Fine-grained P/D Organization: In response to larger diversity in real-time scenarios (Figure 2), P/D-Serve employs a dynamic RODM over Converged Ethernet (RoCE) to enable precise handling of P/D ratios (Figure 3). The ability to dynamically adjust prompts per scenario minimizes mismatches between processing capabilities of prefill and decoding instances, thereby optimizing throughput and achieving TTFT requirements (Figure 4).

Figure 2: Various Prompts \protect\ in Services (Scenarios).

Figure 3: Overview of P/D-Serve.

Figure 4: Mismatch and Bottleneck.

Automated Fault Management (Figure 5): The system employs a custom monitoring mechanism using a Flask service integrated per node, resulting in efficient auto-recovery without disrupting ongoing services — particularly essential in environments with large-scale NPU usage.

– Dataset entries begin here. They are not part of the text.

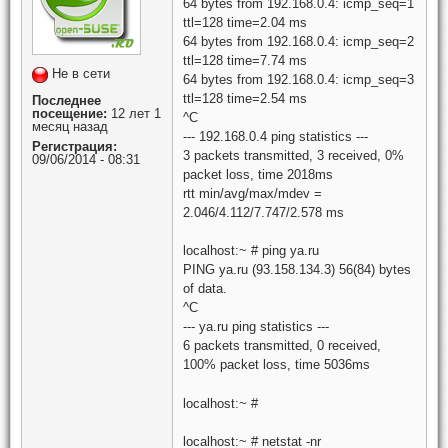
64 bytes from 192.168.0.4: icmp_seq=1
ttl=128 time=2.04 ms
64 bytes from 192.168.0.4: icmp_seq=2
ttl=128 time=7.74 ms
Не в сети
64 bytes from 192.168.0.4: icmp_seq=3
ttl=128 time=2.54 ms
Последнее
посещение:
12 лет 1
^C
месяц назад
--- 192.168.0.4 ping statistics ---
Регистрация:
3 packets transmitted, 3 received, 0%
09/06/2014 - 08:31
packet loss, time 2018ms
rtt min/avg/max/mdev =
2.046/4.112/7.747/2.578 ms
localhost:~ # ping ya.ru
PING ya.ru (93.158.134.3) 56(84) bytes
of data.
^C
--- ya.ru ping statistics ---
6 packets transmitted, 0 received,
100% packet loss, time 5036ms
localhost:~ #
localhost:~ # netstat -nr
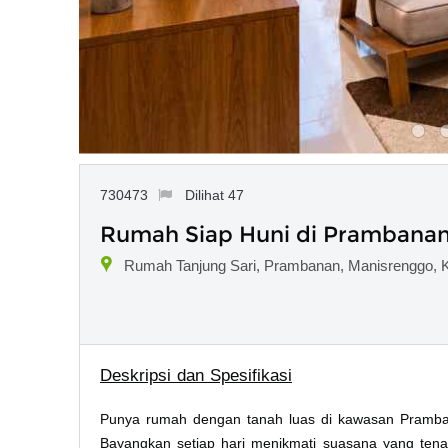
730473
Dilihat 47
Rumah Siap Huni di Prambanan
Rumah Tanjung Sari, Prambanan, Manisrenggo, K
Deskripsi dan Spesifikasi
Punya rumah dengan tanah luas di kawasan Pramban
Bayangkan setiap hari menikmati suasana yang tenan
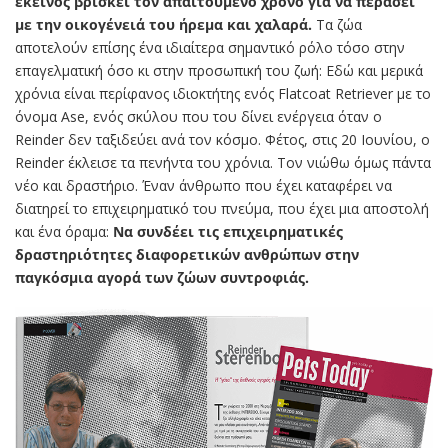
εκείνος βρίσκει τον απαιτούμενο χρόνο για να περάσει
με την οικογένειά του ήρεμα και χαλαρά.
Τα ζώα
αποτελούν επίσης ένα ιδιαίτερα σημαντικό ρόλο τόσο στην
επαγελματική όσο κι στην προσωπική του ζωή: Eδώ και μερικά
χρόνια είναι περίφανος ιδιοκτήτης ενός Flatcoat Retriever με το
όνομα Ase, ενός σκύλου που του δίνει ενέργεια όταν ο
Reinder δεν ταξιδεύει ανά τον κόσμο. Φέτος, στις 20 Ιουνίου, ο
Reinder έκλεισε τα πενήντα του χρόνια. Τον νιώθω όμως πάντα
νέο και δραστήριο. Έναν άνθρωπο που έχει καταφέρει να
διατηρεί το επιχειρηματικό του πνεύμα, που έχει μια αποστολή
και ένα όραμα:
Να συνδέει τις επιχειρηματικές
δραστηριότητες διαφορετικών ανθρώπων στην
παγκόσμια αγορά των ζώων συντροφιάς.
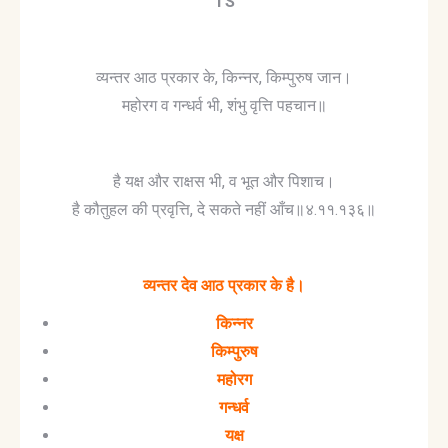
TS
व्यन्तर आठ प्रकार के, किन्नर, किम्पुरुष जान।
महोरग व गन्धर्व भी, शंभु वृत्ति पहचान॥
है यक्ष और राक्षस भी, व भूत और पिशाच।
है कौतुहल की प्रवृत्ति, दे सकते नहीं आँच॥४.११.१३६॥
व्यन्तर देव आठ प्रकार के है।
किन्नर
किम्पुरुष
महोरग
गन्धर्व
यक्ष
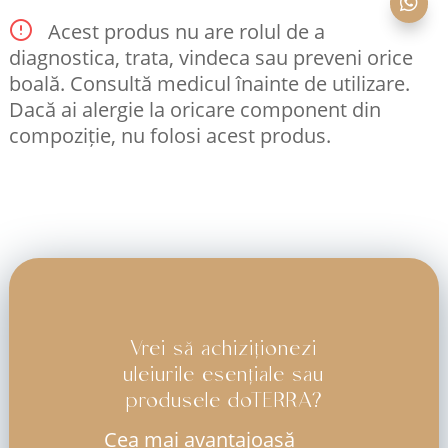

Acest produs nu are rolul de a
diagnostica, trata, vindeca sau preveni orice
boală. Consultă medicul înainte de utilizare.
Dacă ai alergie la oricare component din
compoziție, nu folosi acest produs.
Vrei să achiziționezi
uleiurile esențiale sau
produsele doTERRA?
Cea mai avantajoasă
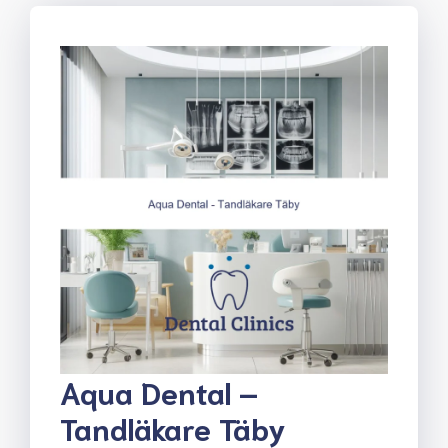
Aqua Dental –
Tandläkare Täby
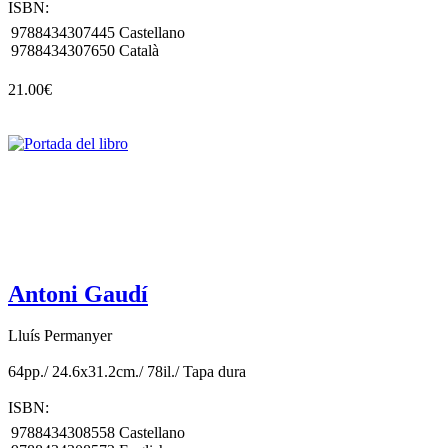
ISBN:
9788434307445
Castellano
9788434307650
Català
21.00€
Antoni Gaudí
Lluís Permanyer
64pp./ 24.6x31.2cm./ 78il./ Tapa dura
ISBN:
9788434308558
Castellano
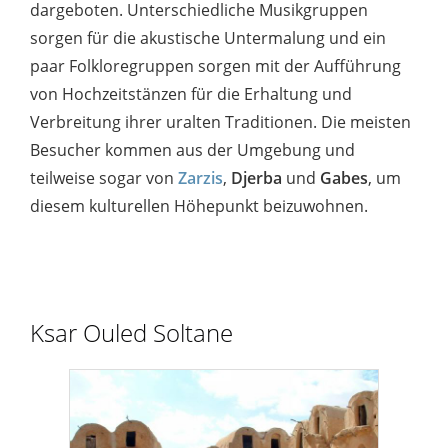
dargeboten. Unterschiedliche Musikgruppen
sorgen für die akustische Untermalung und ein
paar Folkloregruppen sorgen mit der Aufführung
von Hochzeitstänzen für die Erhaltung und
Verbreitung ihrer uralten Traditionen. Die meisten
Besucher kommen aus der Umgebung und
teilweise sogar von
Zarzis
,
Djerba
und
Gabes
, um
diesem kulturellen Höhepunkt beizuwohnen.
Ksar Ouled Soltane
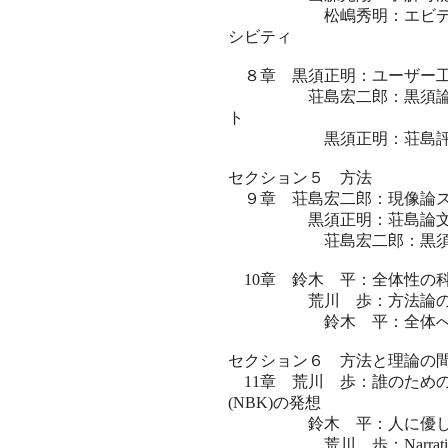
松嶋秀明：エビデンス・
シビティ
８章 黒須正明：ユーザー工
荘島宏二郎：黒須論考（
ト
黒須正明：荘島評に
セクション５ 方法
９章 荘島宏二郎：現像論
黒須正明：荘島論文「現
荘島宏二郎：黒須コメ
10章 鈴木 平：全体性の
荒川 歩：方法論の輸
鈴木 平：全体へのアプ
セクション６ 方法と理論の
11章 荒川 歩：誰のための人間科学？～
(NBK)の発想
鈴木 平：人に優しい
荒川 歩：Narrative-bas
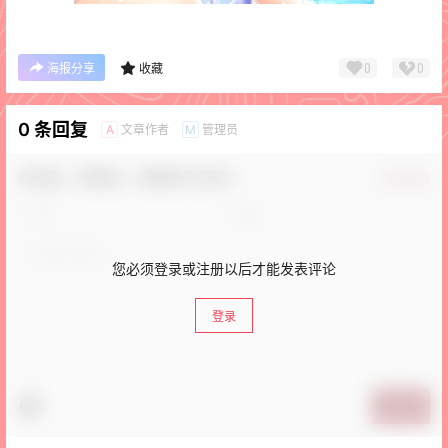
0
0
海报分享
收藏
0 条回复
文章作者
管理员
A
M
欢迎您，新朋友，感谢参与互动！
确认修改
您必须登录或注册以后才能发表评论
登录
提交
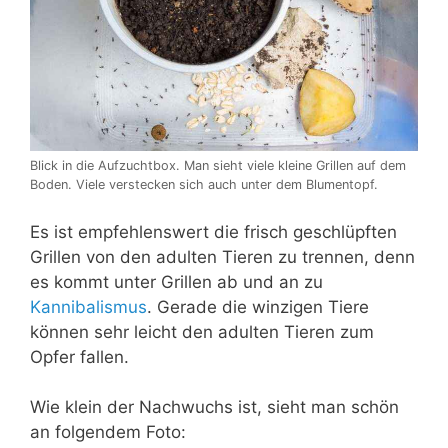
Blick in die Aufzuchtbox. Man sieht viele kleine Grillen auf dem
Boden. Viele verstecken sich auch unter dem Blumentopf.
Es ist empfehlenswert die frisch geschlüpften
Grillen von den adulten Tieren zu trennen, denn
es kommt unter Grillen ab und an zu
Kannibalismus
. Gerade die winzigen Tiere
können sehr leicht den adulten Tieren zum
Opfer fallen.
Wie klein der Nachwuchs ist, sieht man schön
an folgendem Foto:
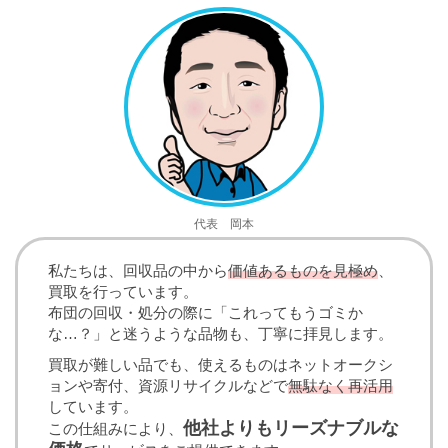
代表 岡本
私たちは、回収品の中から
価値あるものを見極め
、
買取を行っています。
布団の回収・処分の際に「これってもうゴミか
な…？」と迷うような品物も、丁寧に拝見します。
買取が難しい品でも、使えるものはネットオークシ
ョンや寄付、資源リサイクルなどで
無駄なく再活用
しています。
他社よりもリーズナブルな
この仕組みにより、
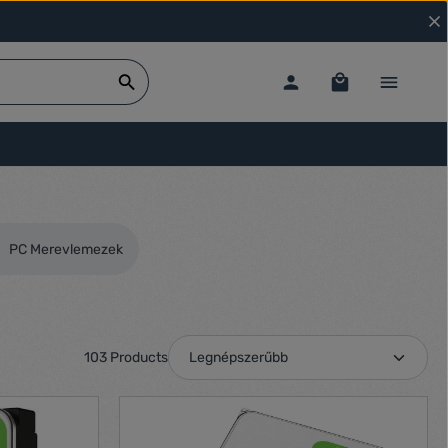
PC Merevlemezek
103 Products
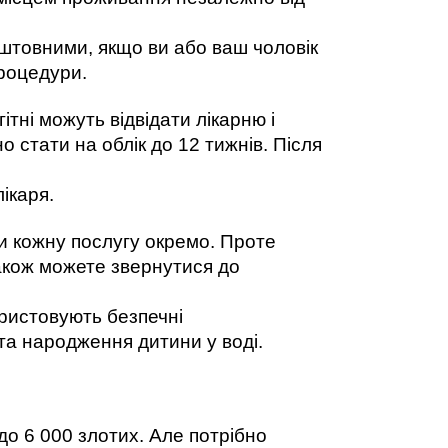
оштовними, якщо ви або ваш чоловік 
процедури. 
ні можуть відвідати лікарню і 
стати на облік до 12 тижнів. Після 
ікаря.
и кожну послугу окремо. Проте 
акож можете звернутися до 
ористовують безпечні 
 та народження дитини у воді. 
о 6 000 злотих. Але потрібно 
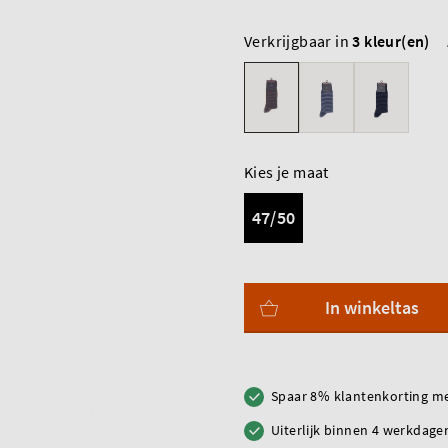
Verkrijgbaar in
3 kleur(en)
Kies je maat
47/50
In winkeltas
Spaar 8% klantenkorting me
Uiterlijk binnen 4 werkdagen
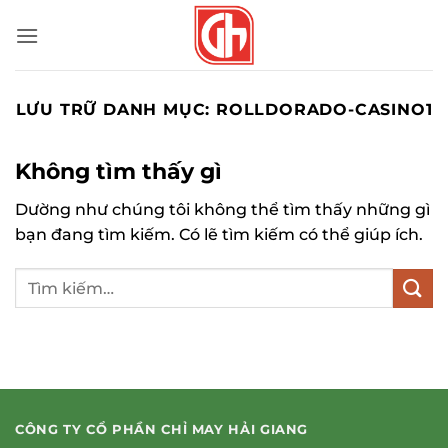
Bỏ
qua
nội
dung
LƯU TRỮ DANH MỤC:
ROLLDORADO-CASINO1
Không tìm thấy gì
Dường như chúng tôi không thể tìm thấy những gì
bạn đang tìm kiếm. Có lẽ tìm kiếm có thể giúp ích.
CÔNG TY CỔ PHẦN CHỈ MAY HẢI GIANG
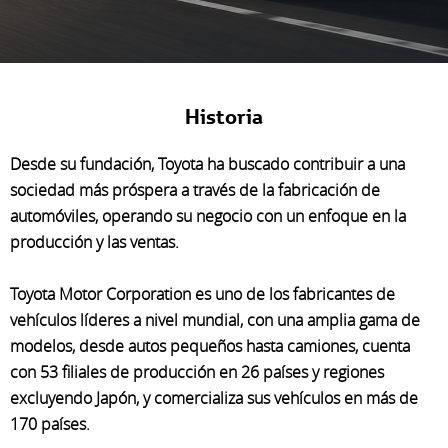
Historia
Desde su fundación, Toyota ha buscado contribuir a una
sociedad más próspera a través de la fabricación de
automóviles, operando su negocio con un enfoque en la
producción y las ventas.
Toyota Motor Corporation es uno de los fabricantes de
vehículos líderes a nivel mundial, con una amplia gama de
modelos, desde autos pequeños hasta camiones, cuenta
con 53 filiales de producción en 26 países y regiones
excluyendo Japón, y comercializa sus vehículos en más de
170 países.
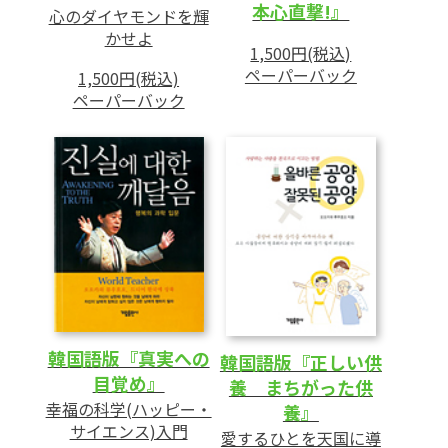
本心直撃!』
心のダイヤモンドを輝
かせよ
1,500円(税込)
ペーパーバック
1,500円(税込)
ペーパーバック
韓国語版『真実への
韓国語版『正しい供
目覚め』
養 まちがった供
幸福の科学(ハッピー・
養』
サイエンス)入門
愛するひとを天国に導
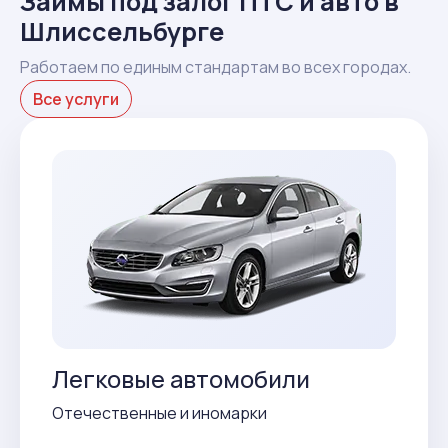
Займы под залог ПТС и авто в
Шлиссельбурге
Работаем по единым стандартам во всех городах.
Все услуги
Легковые автомобили
Отечественные и иномарки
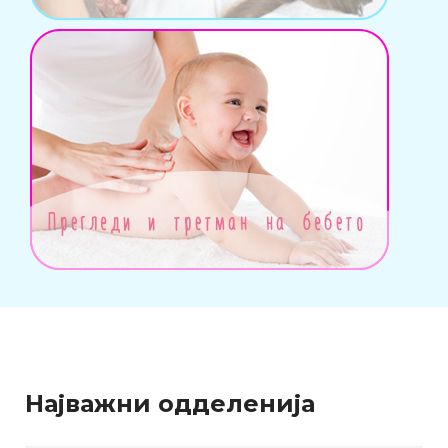
Најважни одделенија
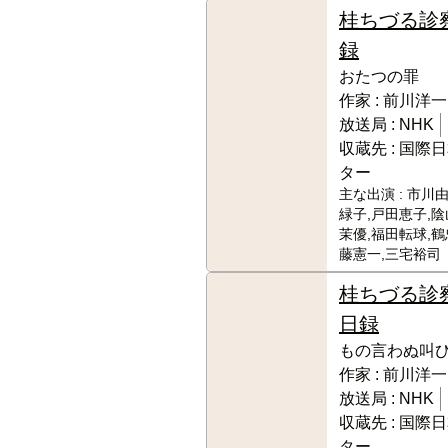
桂ちづる診
録
おたつの罪
作家 :
前川洋一
放送局 :
NHK
収蔵先 :
国際日
ター
主な出演 :
市川由
緑子,戸田恵子,陰
茉優,福田転球,鶴
藤憲一,三宅裕司
桂ちづる診
日録
もの言わぬ叫
作家 :
前川洋一
放送局 :
NHK
収蔵先 :
国際日
ター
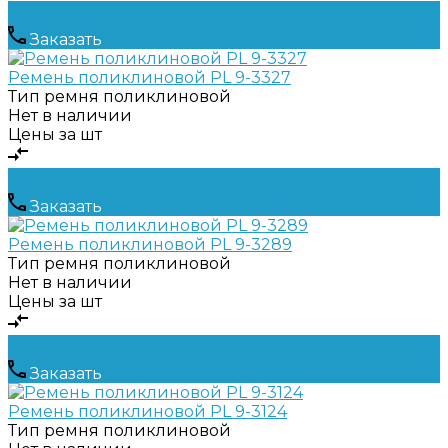
Заказать
Ремень поликлиновой PL 9-3327
Тип ремня
поликлиновой
Нет в наличии
Цены за шт
Заказать
Ремень поликлиновой PL 9-3289
Тип ремня
поликлиновой
Нет в наличии
Цены за шт
Заказать
Ремень поликлиновой PL 9-3124
Тип ремня
поликлиновой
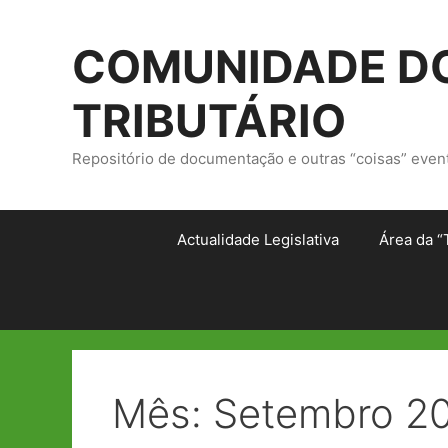
Saltar
para
COMUNIDADE DO
o
conteúdo
TRIBUTÁRIO
Repositório de documentação e outras “coisas” even
Actualidade Legislativa
Área da “
Mês:
Setembro 2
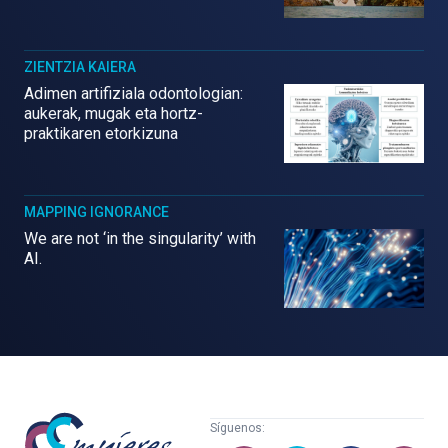
ZIENTZIA KAIERA
Adimen artifiziala odontologian:
aukerak, mugak eta hortz-
praktikaren etorkizuna
MAPPING IGNORANCE
We are not ‘in the singularity’ with
AI.
Mujeres
Síguenos:
con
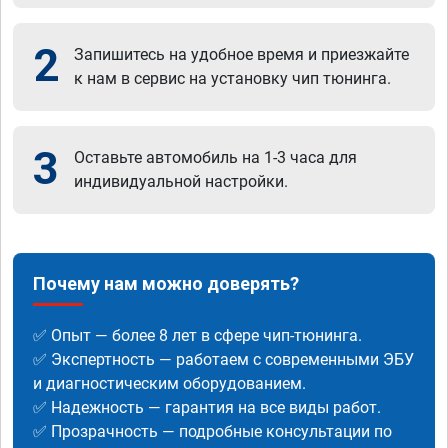
2
Запишитесь на удобное время и приезжайте
к нам в сервис на установку чип тюнинга.
3
Оставьте автомобиль на 1-3 часа для
индивидуальной настройки.
Почему нам можно доверять?
✅ Опыт — более 8 лет в сфере чип-тюнинга.
✅ Экспертность — работаем с современными ЭБУ
и диагностическим оборудованием.
✅ Надежность — гарантия на все виды работ.
✅ Прозрачность — подробные консультации по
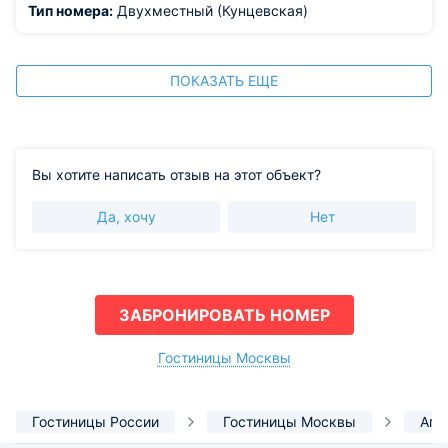
Тип номера:
Двухместный (Кунцевская)
ПОКАЗАТЬ ЕЩЕ
Вы хотите написать отзыв на этот объект?
Да, хочу
Нет
ЗАБРОНИРОВАТЬ НОМЕР
Гостиницы Москвы
Гостиницы России
Гостиницы Москвы
Апа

Figure 5: Automatic Fault Detection.

P/D Efficiency Optimization

P/D Ratio Adjustment:

The optimal synchronization between prefill and decoding is achieved through dynamic P/D adjustment reducing processing mismatch and refining E2E throughput (Figure 6 illustrates the success rate improvement). By maintaining a balance, P/D-Serve significantly boosts the throughput, achieving a 6.7x increase compared to centralized systems, with a 60% enhancement in E2E throughput and up to a 42% improvement in TTFT SLO.

Figure 7: Changes on Success Rate.

Figure 6: On-demand Forwarding for Idle Prefill.

Figure 8: Throughput under Ratios.

Efficient KVCache Transfer (Figure 9):

The infrastructure ensures that D2D KVCache transfers occur with minimized overhead. The paper discusses transitioning to block-free transfers using contiguous buffer organization at sender xPU, minimizing software overhead and optimizing RoCE for efficient transfer (Figure 9). Asynchronous retrieval is facilitated with limited local queues in decoding instances, allowing rapid batch job completion without incurring delays due to queued requests.

Figure 4: Mismatch and Bottleneck.

Figure 9: Block-free D2D KVCache Transfer.

Conclusion

The P/D-Serve system significantly enhances the efficiency of serving disaggregated LLMs at scale on infrastructures with vast xPU resources. By addressing challenges such as prompt diversity, optimal P/D instance adjustment, accurate workload estimation, and KVCache transfer, the system exhibits substantial improvements in TTFT, throughput, and D2D transfer capabilities in an energetic xPU environment. These contributions extend the capabilities of existing LLM serving systems, enhancing scalability and efficiency. The deployment of P/D-Serve over eight months demonstrates its applicability in large-scale environments, thereby suggesting promising avenues for further research in optimizing LLM serviceability.

Conclusively, P/D-Serve adds a robust and flexible architecture to the spectrum of LLM serving systems, providing substantial improvements in the practical deployment and operation of large-scale LLMs across diverse and high-demand environments. Future research might consider expanding on multimodal models and increasing the role of heterogeneous computing for even more efficient machine learning operations.